Basic Medicare also doesn’t cover extended stays in nursing homes or treatment overseas, although some of the more expensive Medigap plans do cover overseas travel.

But the 2010 health-care overhaul law made a number of preventive care services free for beneficiaries, including annual mammograms, flu shots and periodic colonoscopies, as well as screening tests for cervical cancer, prostate cancer and high cholesterol. Also covered is an annual wellness visit.

— If Medicare rejects a claim, appeal.

According to some estimates, one in seven claims filed with Medicare are rejected.
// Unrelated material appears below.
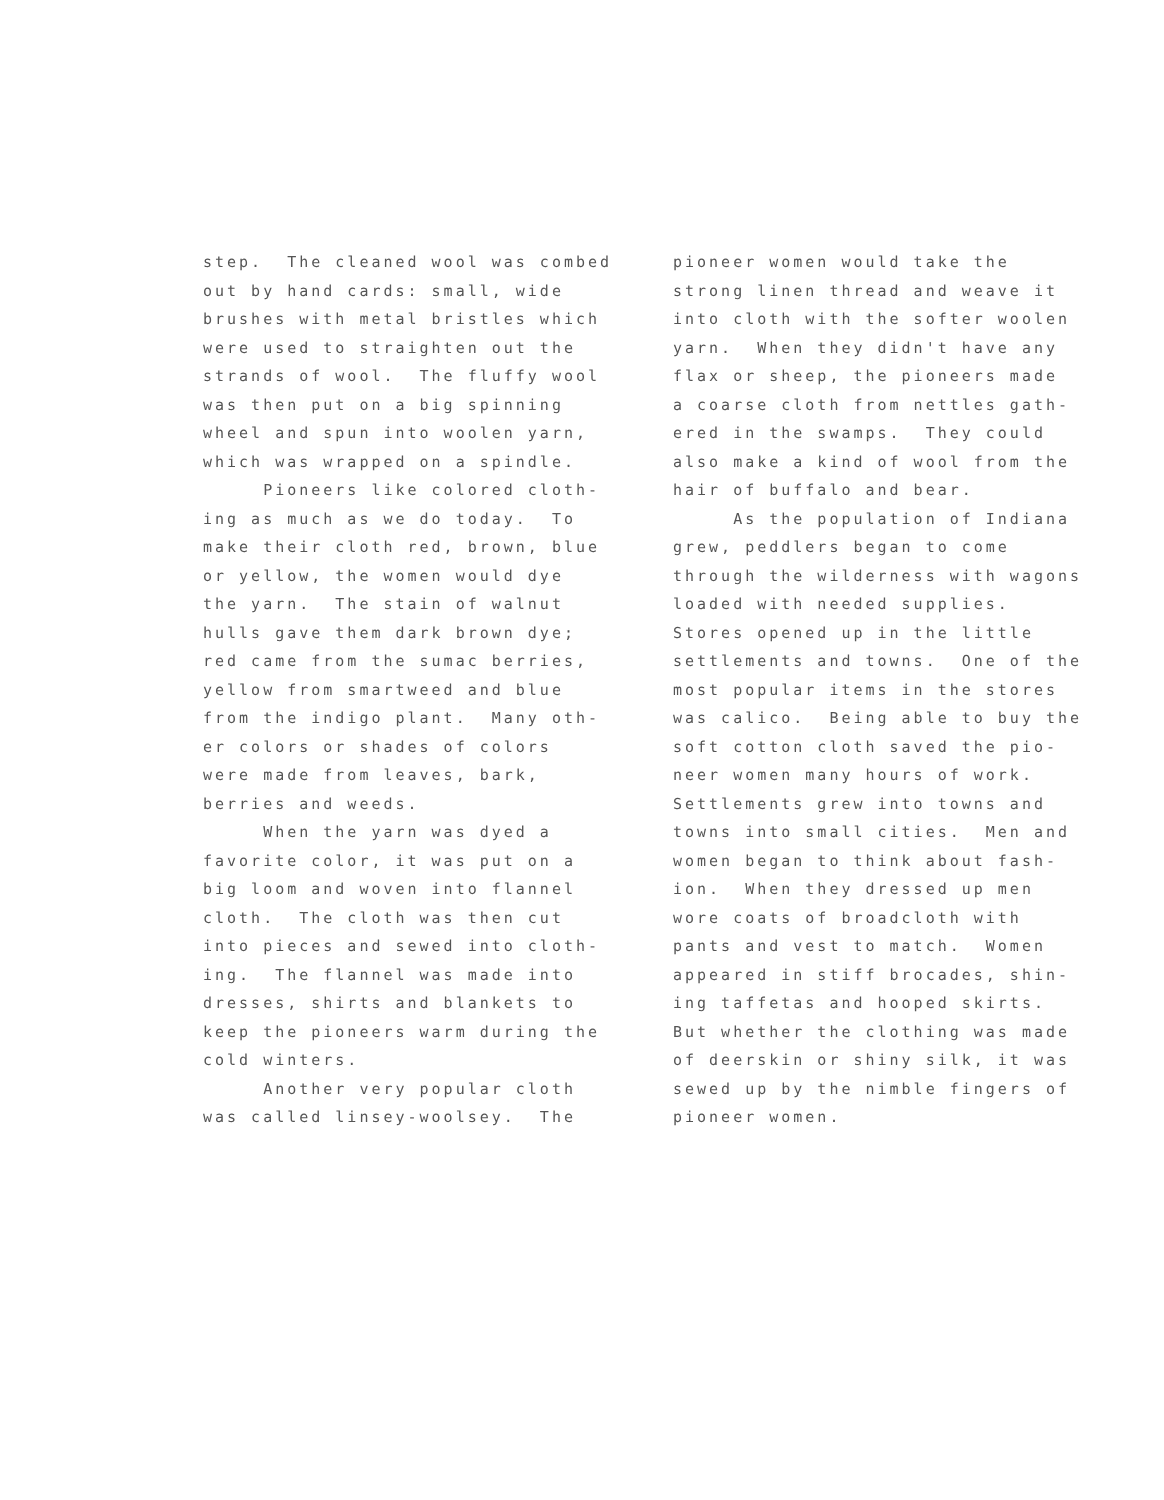step. The cleaned wool was combed out by hand cards: small, wide brushes with metal bristles which were used to straighten out the strands of wool. The fluffy wool was then put on a big spinning wheel and spun into woolen yarn, which was wrapped on a spindle. Pioneers like colored cloth- ing as much as we do today. To make their cloth red, brown, blue or yellow, the women would dye the yarn. The stain of walnut hulls gave them dark brown dye; red came from the sumac berries, yellow from smartweed and blue from the indigo plant. Many oth- er colors or shades of colors were made from leaves, bark, berries and weeds. When the yarn was dyed a favorite color, it was put on a big loom and woven into flannel cloth. The cloth was then cut into pieces and sewed into cloth- ing. The flannel was made into dresses, shirts and blankets to keep the pioneers warm during the cold winters. Another very popular cloth was called linsey-woolsey. The
pioneer women would take the strong linen thread and weave it into cloth with the softer woolen yarn. When they didn't have any flax or sheep, the pioneers made a coarse cloth from nettles gath- ered in the swamps. They could also make a kind of wool from the hair of buffalo and bear. As the population of Indiana grew, peddlers began to come through the wilderness with wagons loaded with needed supplies. Stores opened up in the little settlements and towns. One of the most popular items in the stores was calico. Being able to buy the soft cotton cloth saved the pio- neer women many hours of work. Settlements grew into towns and towns into small cities. Men and women began to think about fash- ion. When they dressed up men wore coats of broadcloth with pants and vest to match. Women appeared in stiff brocades, shin- ing taffetas and hooped skirts. But whether the clothing was made of deerskin or shiny silk, it was sewed up by the nimble fingers of pioneer women.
The reason can be as simple as insufficient or inaccurate information filed by a doctor; often, it’s just an erroneous procedure code that can be quickly corrected.

“It doesn’t hurt to appeal, and it doesn’t cost anything,” says Mulligan. “You don’t need to hire a professional.” Instructions and forms are easy to find and use on the Web site. (Scroll down to the “Need help?” box and click on “Appeal a claim.”)

But, Riccardi adds, you should not hesitate to enlist the help of your doctor or medical facility, especially if they need to write a letter to explain the medical necessity of a treatment or particular drug.

— Medicare is not just for seniors.

If you have been getting disability benefits from Social Security for 24 months, you can receive Medicare at any age. Medicare also has no age requirements for people with Lou Gehrig’s disease or kidney failure.

This article was updated 12/8/2011 to add information about seniors working at businesses of fewer than 20 people.